For all these reasons, it is unlikely that the next Congress will support any sort of relatively quick transition to single-payer (that’s four years in Sanders’s bill, which I’d call very quick). This caveat holds even if Democrats flip the Senate, as the marginal vote will be a moderate who will eschew the tax hikes and disruptions outlined above.
In this regard, not only does the debate suck up a lot of airtime. Given the low legislative likelihood of both the policy and its pay-fors, it can sound a little like “we’re going to buy this unicorn and pay for it with this other unicorn.”
Politics and the moral imperative
So why do I think M4A’s supporters should keep talking about it?
For one thing, there’s nothing wrong and a lot right about presidential candidates fighting for what they believe in and explaining what that entails to highly motivated, progressive, hungry-for-big-change constituents. This is especially the case when the existing system is so clearly in need of reform. Ours is by far the most expensive health care system of the advanced economies, and yet it fails to provide universal coverage or even high-level care for many of its less advantaged constituents. Yes, we should worry about crowding out other issues, but health care is worth obsessing over.
The conversation can shift the parameters of the possible. The Urban Institute estimates that the 10-year cost of a Cadillac M4A plan that covers everyone, including undocumented immigrants, with no copays, premiums, and extensive coverage, including long-term care, requires an additional $32 trillion — 19 percent of GDP — from the federal sector (as noted above, this cost estimate is much higher than Sen. Warren’s).

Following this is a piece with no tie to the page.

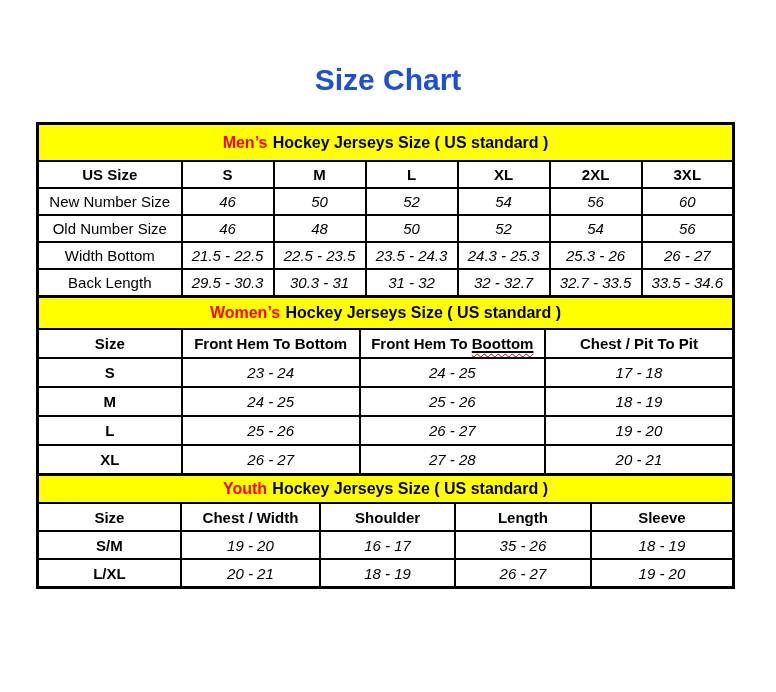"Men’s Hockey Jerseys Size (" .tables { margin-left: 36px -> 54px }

But they also cost out plans that look a lot more politically plausible to me and get to near-universal coverage for far less. Their analysis of a “single-payer lite” plan, which involves income-related cost-sharing but no premiums, less-comprehensive (but still decent quality) benefits, and no coverage for undocumented persons, costs half that of the “full-Bernie” enhanced plan. Remarkably, a public-option plan that requires more cost-sharing than single payer but significantly less than current law gets to near-universal coverage for less in additional federal costs than the Trump tax cuts ($1.8 trillion over 10 years for the plan vs. $1.9 trillion for the tax cuts).

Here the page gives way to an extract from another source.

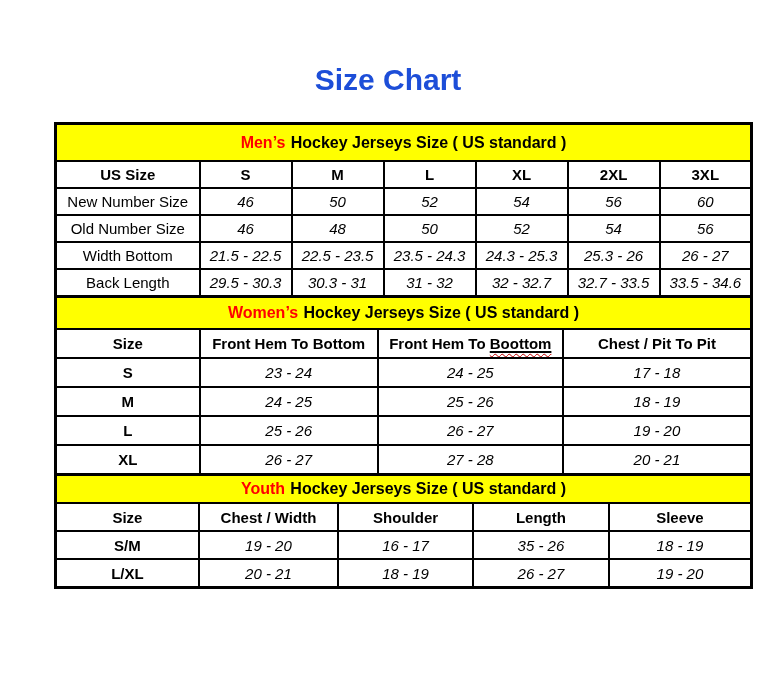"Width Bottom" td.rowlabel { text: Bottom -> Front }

We can and should argue about this menu, and if a Democrat wins the next election, I’m sure we will. If a Republican wins, I’m sure we won’t, which is another way of saying let’s not lose the forest for the trees.
But I’m also quite certain that neither the argument nor the menu would exist without those who believe that universal health coverage in America is not just a reachable goal but a moral imperative.
Jared Bernstein is a senior fellow at the Center on Budget and Policy Priorities and was the chief economic adviser to Vice President Joe Biden from 2009 to 2011.